● **A fazer**:
1. Cite o trecho do texto sobre o Ibovespa que vai de "O dólar à vista" até "Unidos e Irã.", incluindo este último.
2. Segundo o texto sobre o Ibovespa, em quantos pontos o índice fechou o pregão da sexta-feira?

● **Bloco de texto**:
================================
Ibovespa Alcança o Maior Nível Desde Maio Impulsionado por Inflação Controlada e Expectativa de Juros Menores

O mercado financeiro brasileiro fechou a sexta-feira em forte alta, com o Ibovespa avançando quase 3% e atingindo o patamar mais elevado desde maio. Esse desempenho positivo foi impulsionado por fatores internos e externos, destacando-se a divulgação de um índice de inflação mais baixo que o esperado e um cenário internacional mais favorável.

A inflação oficial, medida pelo IPCA de junho, apresentou desaceleração e ficou abaixo das projeções do mercado. Esse resultado reforça a expectativa de que o Comitê de Política Monetária (Copom) possa promover novos cortes na taxa básica de juros, a Selic, na próxima reunião. Juros menores tendem a estimular a economia e atrair investimentos para a bolsa.

Além disso, o cenário externo, embora ainda influenciado pelas tensões geopolíticas entre Estados Unidos e Irã, mostrou uma maior disposição dos investidores para ativos de risco. Essa combinação de fatores contribuiu para a valorização expressiva dos ativos brasileiros e a queda do dólar, conforme divulgado pelo g1.

Ibovespa Dispara e Fecha em Alta Expressiva

O Ibovespa encerrou o pregão da sexta-feira com um expressivo avanço de 2,97%, alcançando 177.866,37 pontos. Este fechamento representa o maior nível registrado desde 14 de maio, consolidando a tendência de alta do índice, que já acumula 2,18% de ganho na semana e 3,40% em julho.

O volume financeiro negociado foi robusto, somando R$ 24,99 bilhões. Dentre os 79 componentes do índice, apenas um papel fechou em queda, demonstrando a força generalizada da valorização no mercado acionário brasileiro. A divulgação do IPCA de junho, com alta de apenas 0,16%, foi o principal motor desse desempenho.

Inflação em Queda Reforça Expectativas de Novos Cortes na Selic

A desaceleração da inflação oficial em junho, que registrou 0,16% contra 0,58% em maio, foi um dos pilares para a alta da bolsa. No acumulado de 12 meses, o IPCA atingiu 4,64%, um patamar considerado favorável pelo mercado.

Esse cenário inflacionário mais controlado fortalece as apostas de que o Banco Central promoverá novos cortes na taxa Selic em agosto. Taxas de juros mais baixas tornam o investimento em renda variável mais atraente, ao reduzir o custo de capital para as empresas e aumentar o valor presente de seus lucros futuros.

Dólar Continua em Queda Livre e Volta para a Faixa de R$ 5,10

O dólar à vista acompanhou o otimismo do mercado e registrou sua terceira sessão consecutiva de queda, desvalorizando 0,31% e fechando cotado a R$ 5,108. Este é o menor valor de fechamento desde 16 de junho, indicando um fortalecimento da moeda brasileira.

A desvalorização do dólar foi influenciada tanto pela divulgação do IPCA quanto pelo desempenho positivo de outras moedas emergentes. Apesar das tensões geopolíticas no Oriente Médio, os investidores demonstraram maior apetite por risco, beneficiando o real.

Petróleo Internacional em Queda, Mas Brent Mantém Valorização Semanal

Os preços internacionais do petróleo encerraram a sexta-feira em queda, com o barril do tipo Brent recuando 0,38% para US$ 76,01. Apesar do recuo diário, o Brent acumulou uma valorização de 5,39% na semana, refletindo as incertezas geradas pelo conflito entre Estados Unidos e Irã.

O mercado continua monitorando a situação no Estreito de Ormuz, rota crucial para o transporte de petróleo. Embora o fluxo de navios tenha sido impactado, a rota permanece aberta, o que ameniza os temores de uma interrupção severa na oferta global, conforme informações da Reuters.
================================
● **Registros fornecidos**:
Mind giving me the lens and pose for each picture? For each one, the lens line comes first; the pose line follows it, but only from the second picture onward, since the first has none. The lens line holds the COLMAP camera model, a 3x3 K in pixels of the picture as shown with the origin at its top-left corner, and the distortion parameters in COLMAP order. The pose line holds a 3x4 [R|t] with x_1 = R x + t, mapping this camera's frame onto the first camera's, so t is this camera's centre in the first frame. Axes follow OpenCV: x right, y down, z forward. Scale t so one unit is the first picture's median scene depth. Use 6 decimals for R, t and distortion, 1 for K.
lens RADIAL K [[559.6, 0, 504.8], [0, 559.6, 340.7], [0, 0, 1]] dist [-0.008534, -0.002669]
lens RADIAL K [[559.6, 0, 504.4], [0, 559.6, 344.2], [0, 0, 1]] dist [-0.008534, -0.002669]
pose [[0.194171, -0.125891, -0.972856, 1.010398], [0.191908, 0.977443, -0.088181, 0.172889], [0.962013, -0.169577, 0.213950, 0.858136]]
================================
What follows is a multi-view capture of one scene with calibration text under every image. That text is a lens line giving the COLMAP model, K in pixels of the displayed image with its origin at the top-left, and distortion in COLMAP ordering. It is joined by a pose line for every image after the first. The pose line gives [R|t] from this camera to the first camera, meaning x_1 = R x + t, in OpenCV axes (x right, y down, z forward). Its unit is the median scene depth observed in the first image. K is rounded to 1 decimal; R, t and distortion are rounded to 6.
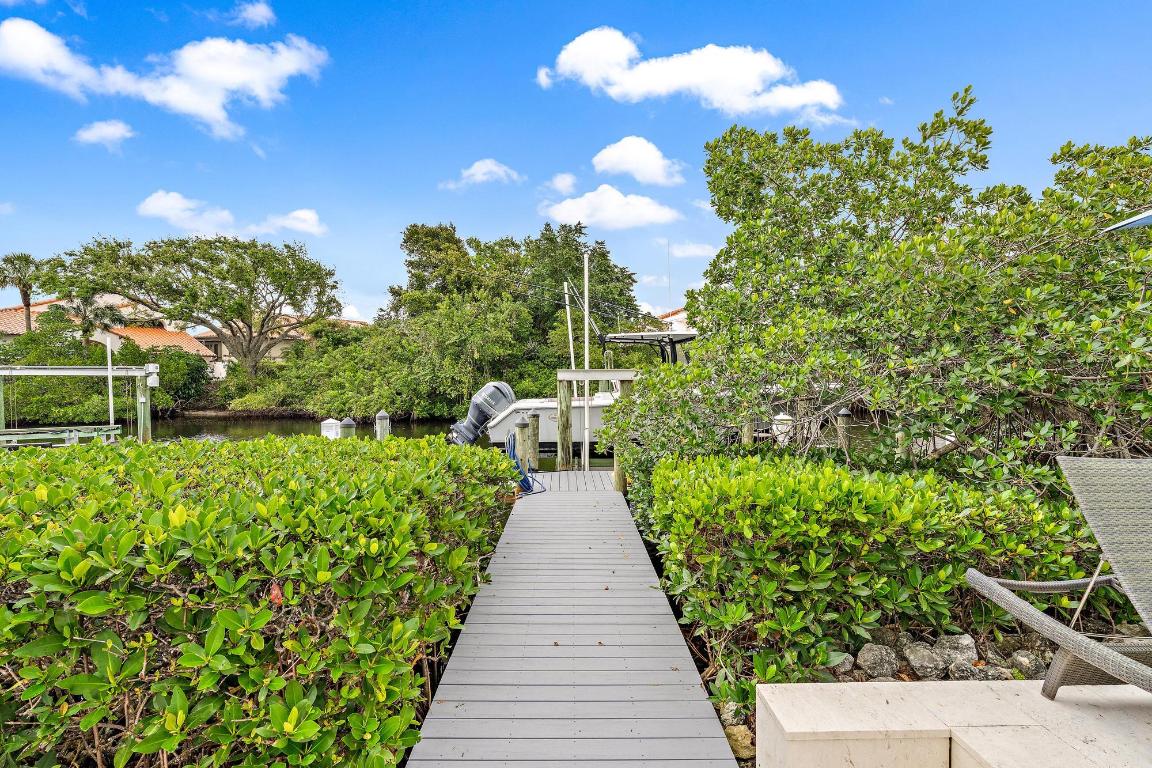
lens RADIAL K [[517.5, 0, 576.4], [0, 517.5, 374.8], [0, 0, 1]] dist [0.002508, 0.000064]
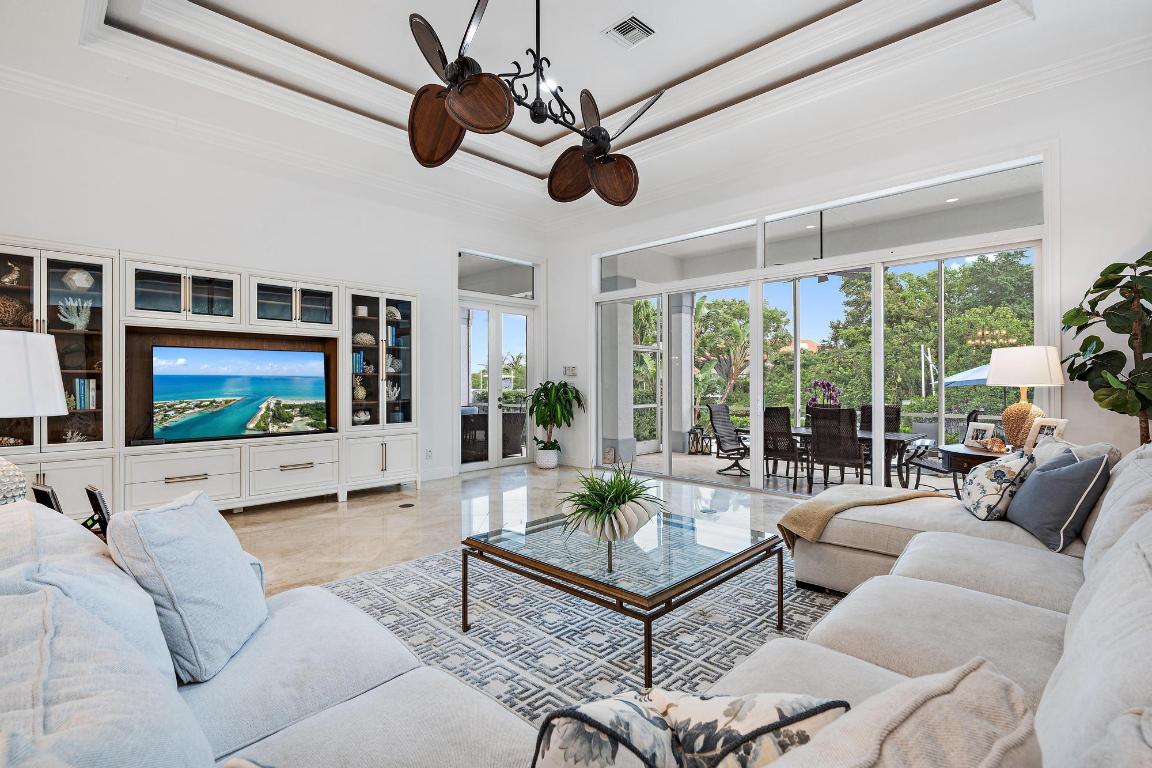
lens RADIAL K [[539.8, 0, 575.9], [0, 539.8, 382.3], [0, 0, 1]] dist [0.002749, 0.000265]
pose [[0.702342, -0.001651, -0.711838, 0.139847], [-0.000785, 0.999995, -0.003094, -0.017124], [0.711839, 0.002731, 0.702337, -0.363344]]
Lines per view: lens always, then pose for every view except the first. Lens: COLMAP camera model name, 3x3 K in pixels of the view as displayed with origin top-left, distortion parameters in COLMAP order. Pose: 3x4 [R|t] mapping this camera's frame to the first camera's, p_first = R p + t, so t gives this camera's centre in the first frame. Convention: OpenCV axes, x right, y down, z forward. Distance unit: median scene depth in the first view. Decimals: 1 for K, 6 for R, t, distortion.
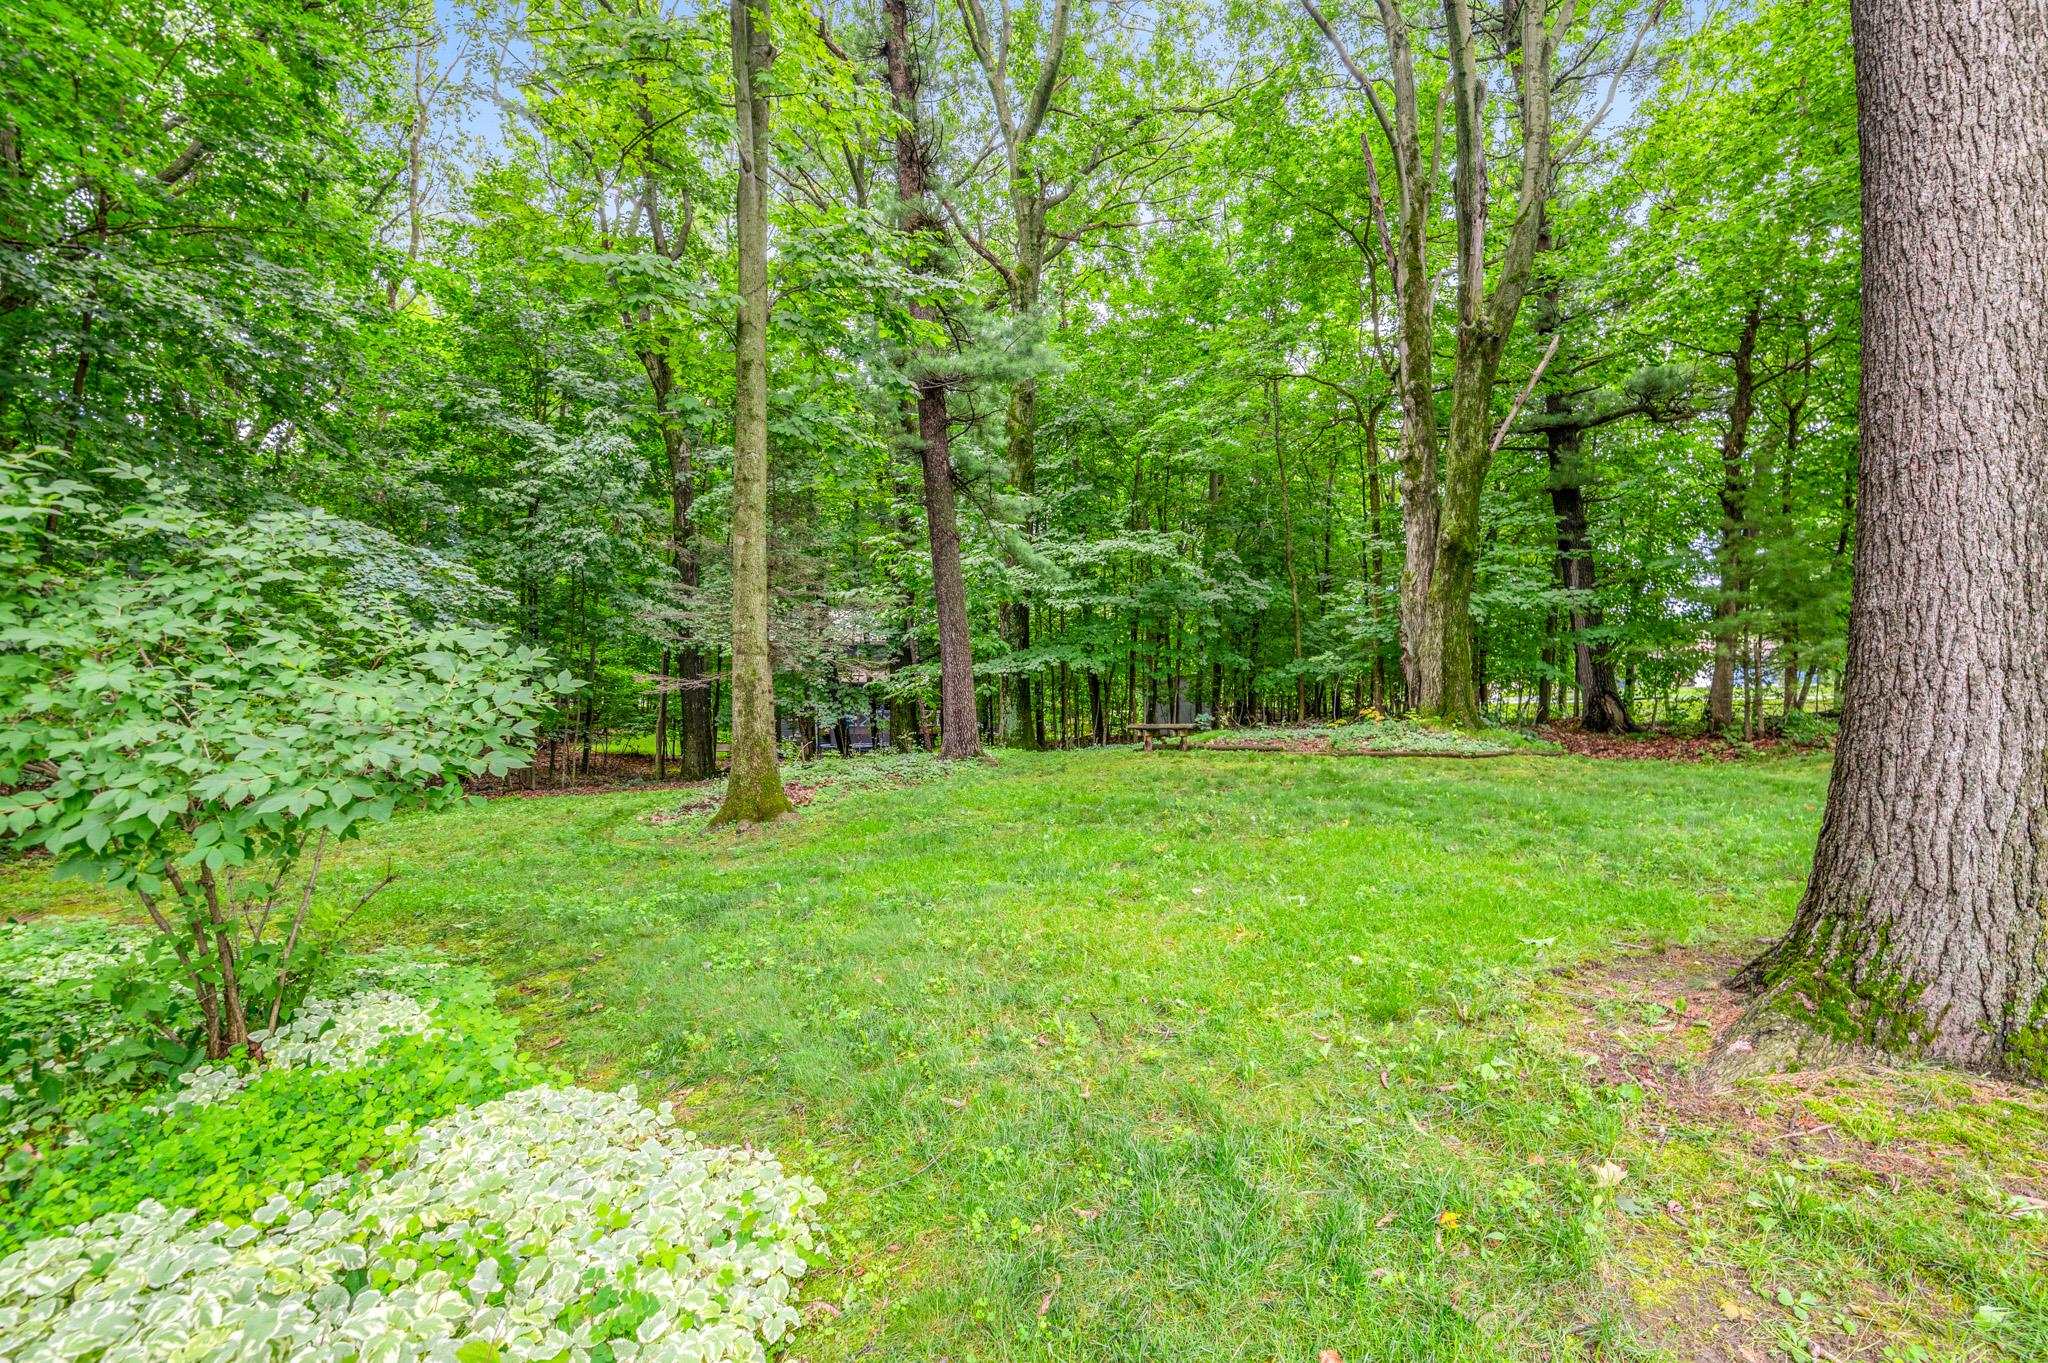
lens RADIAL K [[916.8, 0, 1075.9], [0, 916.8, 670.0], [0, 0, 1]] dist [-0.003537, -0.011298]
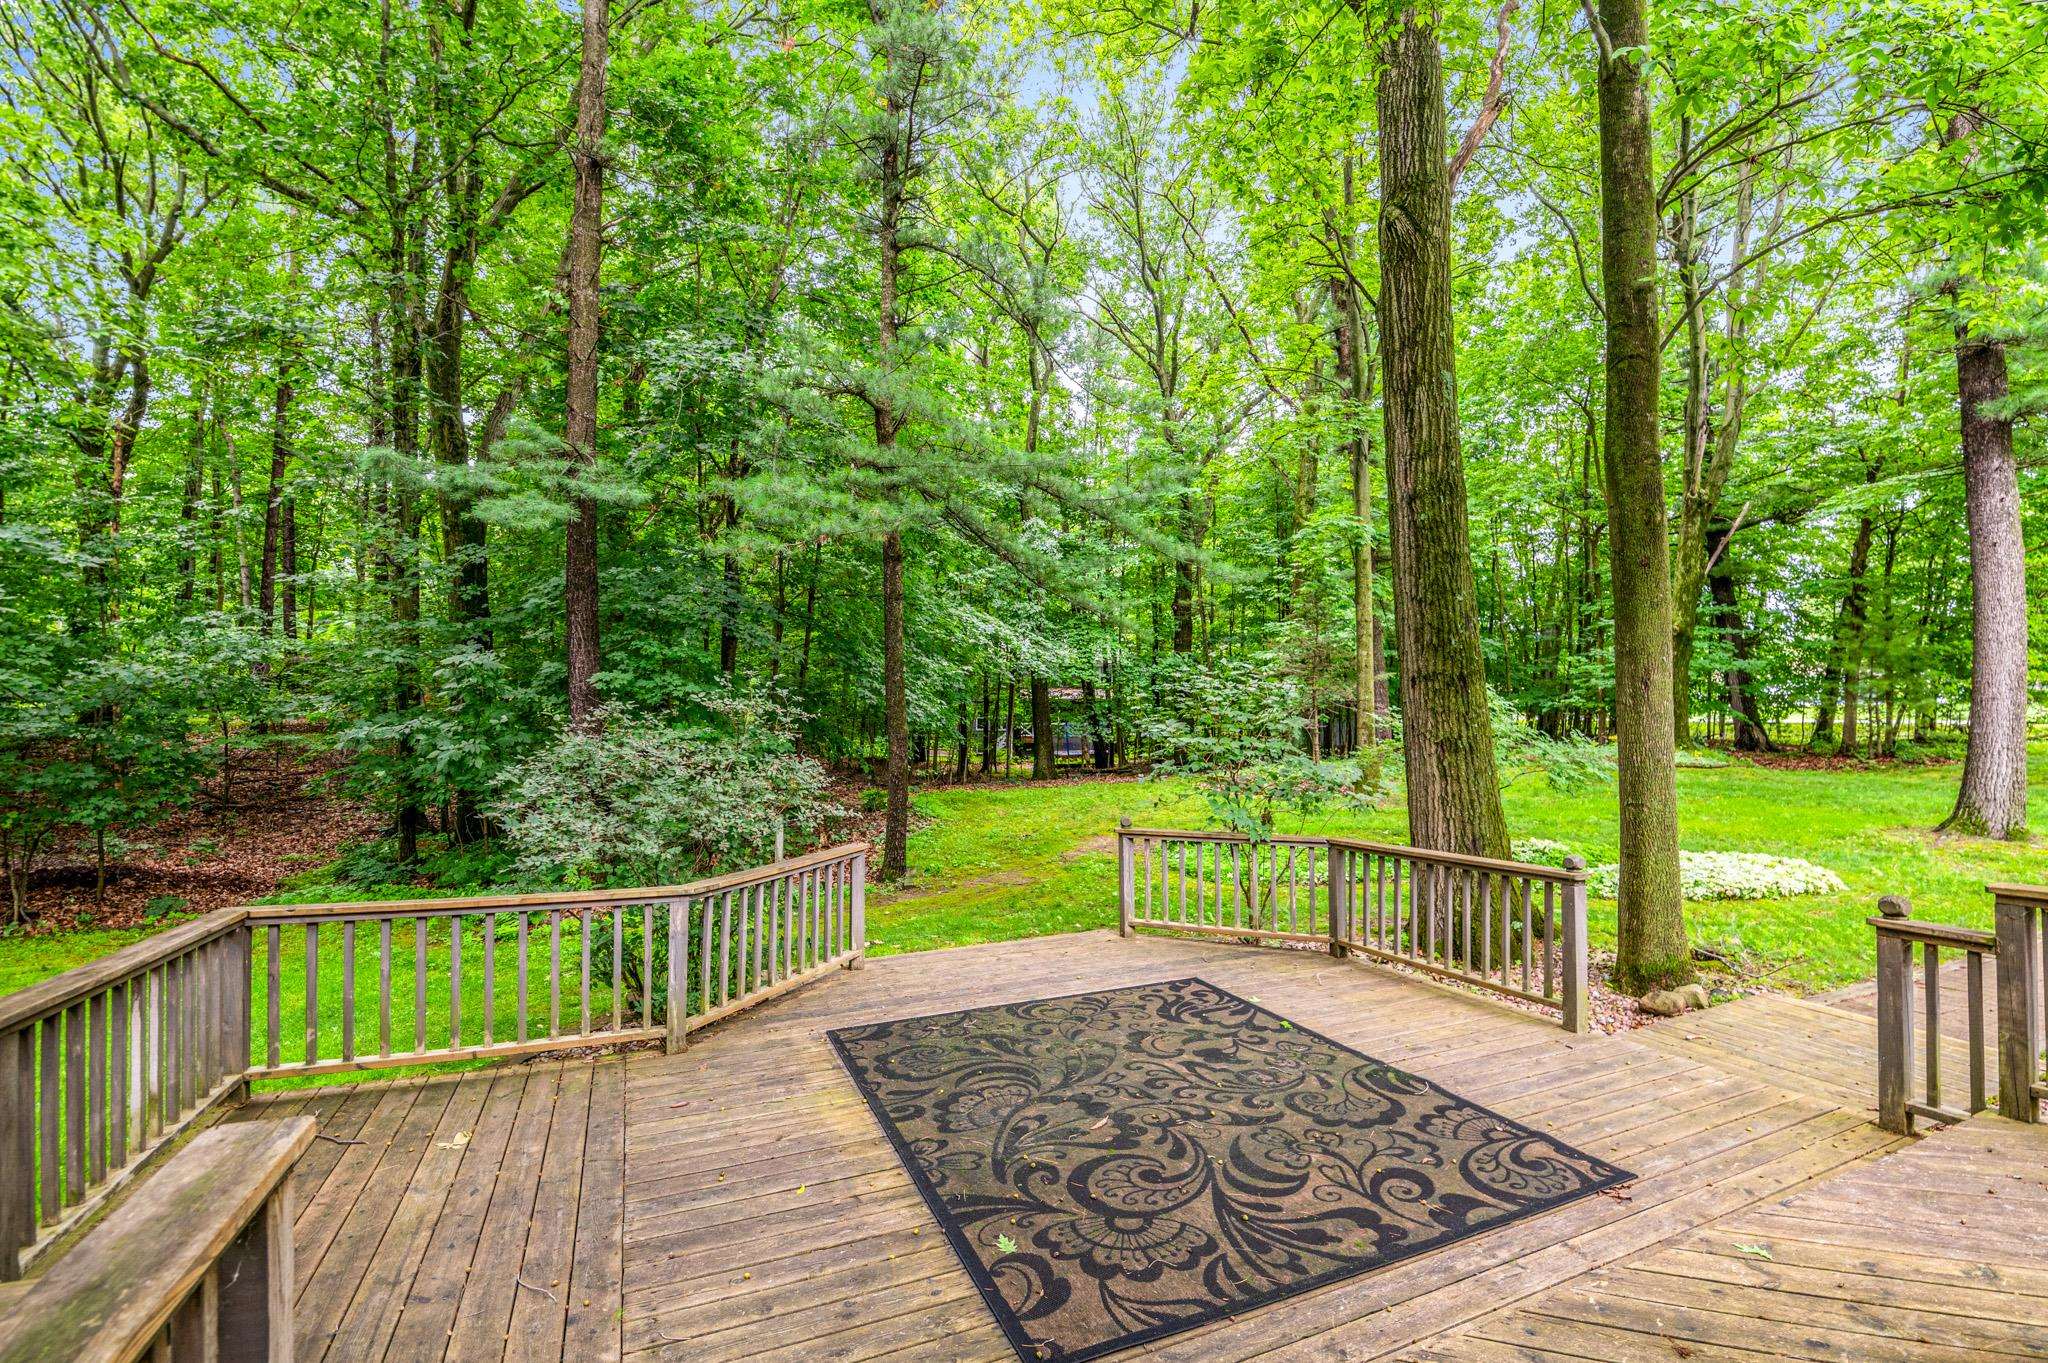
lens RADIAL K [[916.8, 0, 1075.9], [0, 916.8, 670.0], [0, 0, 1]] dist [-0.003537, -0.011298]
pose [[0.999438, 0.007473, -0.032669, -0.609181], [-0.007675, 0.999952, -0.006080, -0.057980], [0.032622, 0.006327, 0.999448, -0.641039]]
================================
● **Resultados por tarefa**:
1.
O dólar à vista acompanhou o otimismo do mercado e registrou sua terceira sessão consecutiva de queda, desvalorizando 0,31% e fechando cotado a R$ 5,108. Este é o menor valor de fechamento desde 16 de junho, indicando um fortalecimento da moeda brasileira.

A desvalorização do dólar foi influenciada tanto pela divulgação do IPCA quanto pelo desempenho positivo de outras moedas emergentes. Apesar das tensões geopolíticas no Oriente Médio, os investidores demonstraram maior apetite por risco, beneficiando o real.

Petróleo Internacional em Queda, Mas Brent Mantém Valorização Semanal

Os preços internacionais do petróleo encerraram a sexta-feira em queda, com o barril do tipo Brent recuando 0,38% para US$ 76,01. Apesar do recuo diário, o Brent acumulou uma valorização de 5,39% na semana, refletindo as incertezas geradas pelo conflito entre Estados Unidos e Irã.

2. O Ibovespa fechou o pregão da sexta-feira em 177.866,37 pontos.